Sentenza Sentenza Cassazione Civile n. 10726 del 22/04/2021

Cassazione civile sez. VI, 22/04/2021, (ud. 23/02/2021, dep. 22/04/2021), n.10726

LA CORTE SUPREMA DI CASSAZIONE

SEZIONE SESTA CIVILE

SOTTOSEZIONE T

Composta dagli Ill.mi Sigg.ri Magistrati:

Dott. LUCIOTTI Lucio – Presidente –

Dott. CATALDI Michele – rel. Consigliere –

Dott. CROLLA Cosmo – Consigliere –

Dott. LO SARDO Giuseppe – Consigliere –

Dott. DELLI PRISCOLI Lorenzo – Consigliere –

ha pronunciato la seguente:

ORDINANZA

sul ricorso 38435-2019 proposto da:

AGENZIA DELLE ENTRATE – RISCOSSIONE – (OMISSIS), in persona del

Direttore pro tempore, elettivamente domiciliata in ROMA, VIA DEI

PORTOGHESI 12, presso AVVOCATURA GENERALE DELLO STATO, che la

rappresenta e difende, ope legis;

– ricorrente –

contro

M.N., elettivamente domiciliato in ROMA, VIA GUIDO

D’AREZZO N. 28, presso lo studio dell’avvocato MARIA BRUNA CHITO,

rappresentato e difeso dall’avvocato GIUSEPPE FAUSTO DI PEDE;

– controricorrente –

avverso la sentenza n. 235/3/2019 della COMMISSIONE TRIBUTARIA

REGIONALE DELLA BASILICATA, depositata l’08/05/2019;

udita la relazione della causa svolta nella camera di consiglio non

partecipata del 23/02/2021 dal Consigliere Relatore Dott. CATALDI

MICHELE.

 

Fatto

RILEVATO

che:

1. L’Agenzia delle Entrate – riscossione (A.d.e.r.) propone ricorso per cassazione, affidato a due motivi, avverso la sentenza n. 235/03/2019, depositata l’8 maggio 2019, con la quale la Commissione tributaria regionale della Basilicata ha accolto l’appello di M.N. avverso la sentenza della Commissione tributaria provinciale di Matera, che aveva rigettato il ricorso del medesimo contribuente contro il preavviso di fermo amministrativo, fondato su 17 cartelle di pagamento, che gli era stato notificato da Equitalia Sud s.p.a.

Il contribuente si è costituito con controricorso.

La proposta del relatore è stata comunicata, unitamente al decreto di fissazione dell’adunanza camerale, ai sensi dell’art. 380-bis c.p.c.

Diritto

CONSIDERATO

che:

1. Con il primo motivo la ricorrente A.d.e.r. deduce, in relazione all’art. 360 c.p.c., comma 1, n. 4, la nullità della sentenza impugnata in conseguenza della natura apparente della sua motivazione.

-*-*-

- [DOMANDE SUL TESTO]:
• 1. Secondo l'ordinanza, su quante cartelle di pagamento era fondato il preavviso di fermo amministrativo notificato al contribuente?
• 2. Riporta il passo dell'ordinanza compreso tra "1. L’Agenzia delle" e "Equitalia Sud s.p.a.", estremi inclusi.

(Righe estratte da una raccolta)
-*-*-

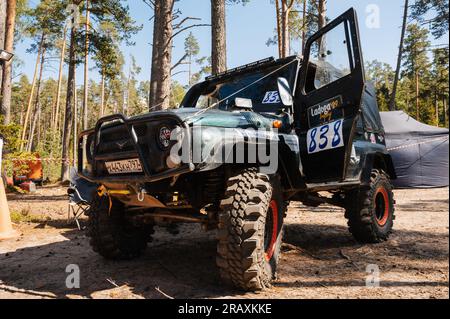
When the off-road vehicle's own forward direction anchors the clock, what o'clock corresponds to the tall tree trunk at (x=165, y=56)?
The tall tree trunk is roughly at 4 o'clock from the off-road vehicle.

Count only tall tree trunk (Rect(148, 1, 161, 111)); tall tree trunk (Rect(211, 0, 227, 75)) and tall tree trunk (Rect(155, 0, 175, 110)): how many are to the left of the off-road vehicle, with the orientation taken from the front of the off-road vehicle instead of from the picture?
0

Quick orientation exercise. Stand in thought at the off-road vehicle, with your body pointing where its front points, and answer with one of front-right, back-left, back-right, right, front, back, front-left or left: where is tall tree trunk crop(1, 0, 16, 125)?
right

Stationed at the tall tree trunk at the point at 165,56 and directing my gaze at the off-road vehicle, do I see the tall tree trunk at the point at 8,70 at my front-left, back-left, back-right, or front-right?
back-right

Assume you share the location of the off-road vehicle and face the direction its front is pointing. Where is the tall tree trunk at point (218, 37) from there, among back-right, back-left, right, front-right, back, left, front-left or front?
back-right

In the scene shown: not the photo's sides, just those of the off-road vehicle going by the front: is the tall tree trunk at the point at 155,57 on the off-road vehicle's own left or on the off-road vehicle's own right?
on the off-road vehicle's own right

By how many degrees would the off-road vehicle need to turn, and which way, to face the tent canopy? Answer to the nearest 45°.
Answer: approximately 180°

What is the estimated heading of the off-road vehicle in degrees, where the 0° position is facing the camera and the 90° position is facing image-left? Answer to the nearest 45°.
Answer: approximately 45°
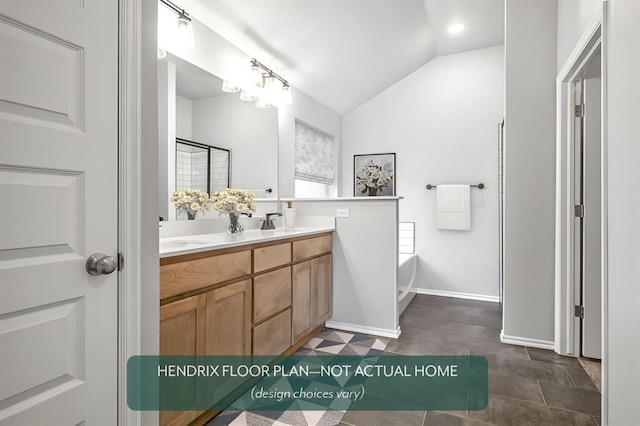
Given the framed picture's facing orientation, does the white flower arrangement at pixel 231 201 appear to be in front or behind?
in front

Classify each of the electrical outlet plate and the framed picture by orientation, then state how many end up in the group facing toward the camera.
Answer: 2

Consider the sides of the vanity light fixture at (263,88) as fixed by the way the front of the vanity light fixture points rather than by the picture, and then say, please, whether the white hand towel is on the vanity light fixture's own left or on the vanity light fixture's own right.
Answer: on the vanity light fixture's own left

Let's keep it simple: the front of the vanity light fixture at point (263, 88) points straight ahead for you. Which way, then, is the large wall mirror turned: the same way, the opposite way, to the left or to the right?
the same way

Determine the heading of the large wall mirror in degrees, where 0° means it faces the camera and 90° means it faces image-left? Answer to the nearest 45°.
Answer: approximately 315°

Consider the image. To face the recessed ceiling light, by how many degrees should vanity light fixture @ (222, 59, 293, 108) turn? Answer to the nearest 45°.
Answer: approximately 45° to its left

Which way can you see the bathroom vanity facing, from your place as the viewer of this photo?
facing the viewer and to the right of the viewer

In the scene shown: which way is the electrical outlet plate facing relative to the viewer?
toward the camera

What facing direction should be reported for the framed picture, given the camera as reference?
facing the viewer

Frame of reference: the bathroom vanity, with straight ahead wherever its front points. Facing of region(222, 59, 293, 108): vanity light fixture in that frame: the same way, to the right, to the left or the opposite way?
the same way

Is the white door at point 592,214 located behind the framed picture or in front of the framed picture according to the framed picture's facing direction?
in front

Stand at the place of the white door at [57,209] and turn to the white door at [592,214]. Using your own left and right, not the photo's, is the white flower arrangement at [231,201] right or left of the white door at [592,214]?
left

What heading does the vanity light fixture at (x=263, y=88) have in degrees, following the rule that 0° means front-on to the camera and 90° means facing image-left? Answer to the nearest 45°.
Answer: approximately 315°

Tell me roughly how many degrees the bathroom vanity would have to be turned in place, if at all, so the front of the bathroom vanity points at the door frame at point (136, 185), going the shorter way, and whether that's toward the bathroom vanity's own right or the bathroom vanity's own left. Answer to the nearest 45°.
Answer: approximately 90° to the bathroom vanity's own right
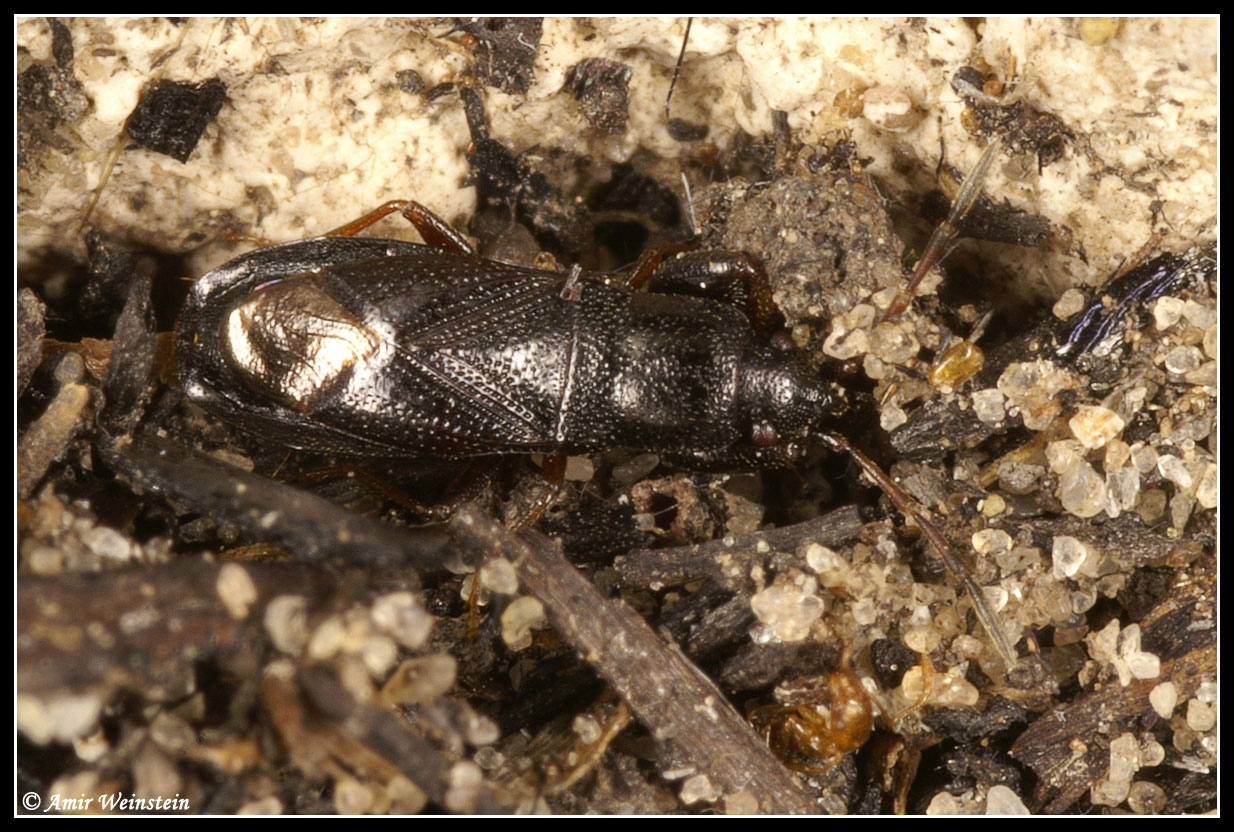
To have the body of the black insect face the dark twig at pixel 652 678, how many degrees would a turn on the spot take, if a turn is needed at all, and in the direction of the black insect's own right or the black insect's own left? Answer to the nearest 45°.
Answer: approximately 45° to the black insect's own right

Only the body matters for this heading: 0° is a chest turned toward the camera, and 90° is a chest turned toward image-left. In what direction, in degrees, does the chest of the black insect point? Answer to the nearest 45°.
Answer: approximately 270°

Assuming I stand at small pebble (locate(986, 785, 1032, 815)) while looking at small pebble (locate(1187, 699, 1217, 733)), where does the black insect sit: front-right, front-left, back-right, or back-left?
back-left

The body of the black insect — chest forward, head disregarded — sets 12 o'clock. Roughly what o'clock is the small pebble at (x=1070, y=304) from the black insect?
The small pebble is roughly at 12 o'clock from the black insect.

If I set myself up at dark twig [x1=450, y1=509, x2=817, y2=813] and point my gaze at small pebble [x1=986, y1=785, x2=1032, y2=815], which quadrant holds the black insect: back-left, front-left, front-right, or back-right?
back-left

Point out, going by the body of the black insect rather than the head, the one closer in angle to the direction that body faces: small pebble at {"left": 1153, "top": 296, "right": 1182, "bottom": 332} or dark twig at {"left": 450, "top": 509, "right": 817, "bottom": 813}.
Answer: the small pebble

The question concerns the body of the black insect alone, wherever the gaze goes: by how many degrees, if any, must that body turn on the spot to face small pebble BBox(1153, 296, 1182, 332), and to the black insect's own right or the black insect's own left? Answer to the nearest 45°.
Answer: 0° — it already faces it
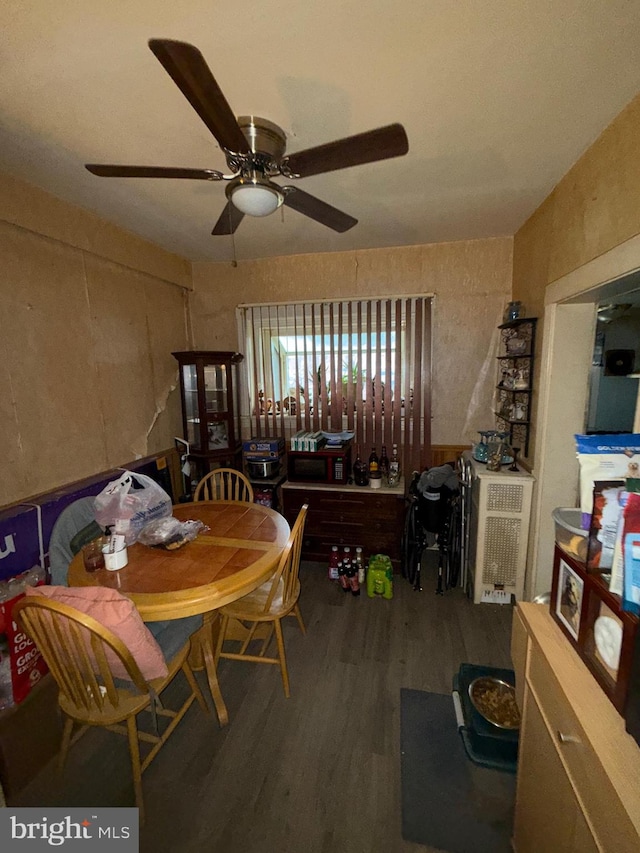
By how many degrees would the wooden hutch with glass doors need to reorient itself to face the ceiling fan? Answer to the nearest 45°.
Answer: approximately 45° to its right

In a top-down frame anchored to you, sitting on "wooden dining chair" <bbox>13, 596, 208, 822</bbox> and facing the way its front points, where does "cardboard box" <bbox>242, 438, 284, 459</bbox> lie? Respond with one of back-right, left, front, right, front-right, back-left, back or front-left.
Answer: front

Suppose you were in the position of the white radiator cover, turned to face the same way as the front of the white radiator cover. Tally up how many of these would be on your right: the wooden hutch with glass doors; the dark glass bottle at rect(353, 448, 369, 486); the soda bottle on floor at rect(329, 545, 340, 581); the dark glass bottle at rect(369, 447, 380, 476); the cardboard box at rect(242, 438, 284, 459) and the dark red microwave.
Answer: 6

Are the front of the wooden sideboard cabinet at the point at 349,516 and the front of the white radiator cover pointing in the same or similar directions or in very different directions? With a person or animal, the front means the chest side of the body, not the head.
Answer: same or similar directions

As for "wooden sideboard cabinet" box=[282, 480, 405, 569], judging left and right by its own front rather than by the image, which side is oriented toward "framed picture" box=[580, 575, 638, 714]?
front

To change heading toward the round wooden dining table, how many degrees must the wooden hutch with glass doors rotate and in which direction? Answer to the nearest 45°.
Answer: approximately 45° to its right

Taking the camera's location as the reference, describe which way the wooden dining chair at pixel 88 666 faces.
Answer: facing away from the viewer and to the right of the viewer

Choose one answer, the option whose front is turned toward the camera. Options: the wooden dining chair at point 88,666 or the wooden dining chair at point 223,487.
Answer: the wooden dining chair at point 223,487

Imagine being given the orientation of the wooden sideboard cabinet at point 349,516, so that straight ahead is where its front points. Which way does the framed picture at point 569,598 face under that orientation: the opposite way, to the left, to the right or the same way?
to the right

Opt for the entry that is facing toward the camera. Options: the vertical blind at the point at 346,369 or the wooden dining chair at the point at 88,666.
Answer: the vertical blind

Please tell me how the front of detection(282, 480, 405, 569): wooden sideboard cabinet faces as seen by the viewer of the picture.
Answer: facing the viewer

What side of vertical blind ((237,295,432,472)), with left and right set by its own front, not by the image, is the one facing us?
front

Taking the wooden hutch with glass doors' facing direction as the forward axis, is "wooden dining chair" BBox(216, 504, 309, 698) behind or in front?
in front

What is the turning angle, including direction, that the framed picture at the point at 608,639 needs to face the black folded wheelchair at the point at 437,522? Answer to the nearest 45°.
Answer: approximately 90° to its right

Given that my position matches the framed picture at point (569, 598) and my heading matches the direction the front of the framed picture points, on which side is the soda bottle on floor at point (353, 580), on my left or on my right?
on my right

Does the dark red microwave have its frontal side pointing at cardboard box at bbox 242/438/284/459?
no

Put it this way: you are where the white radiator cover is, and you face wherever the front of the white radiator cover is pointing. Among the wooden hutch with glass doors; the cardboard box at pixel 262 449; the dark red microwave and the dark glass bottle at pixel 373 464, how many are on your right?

-*-*-

- [SOLUZIONI DELL'ESERCIZIO]:
• 1. Su 17 cartelle di pagamento.

• 2.
1. L’Agenzia delle Entrate – riscossione (A.d.e.r.) propone ricorso per cassazione, affidato a due motivi, avverso la sentenza n. 235/03/2019, depositata l’8 maggio 2019, con la quale la Commissione tributaria regionale della Basilicata ha accolto l’appello di M.N. avverso la sentenza della Commissione tributaria provinciale di Matera, che aveva rigettato il ricorso del medesimo contribuente contro il preavviso di fermo amministrativo, fondato su 17 cartelle di pagamento, che gli era stato notificato da Equitalia Sud s.p.a.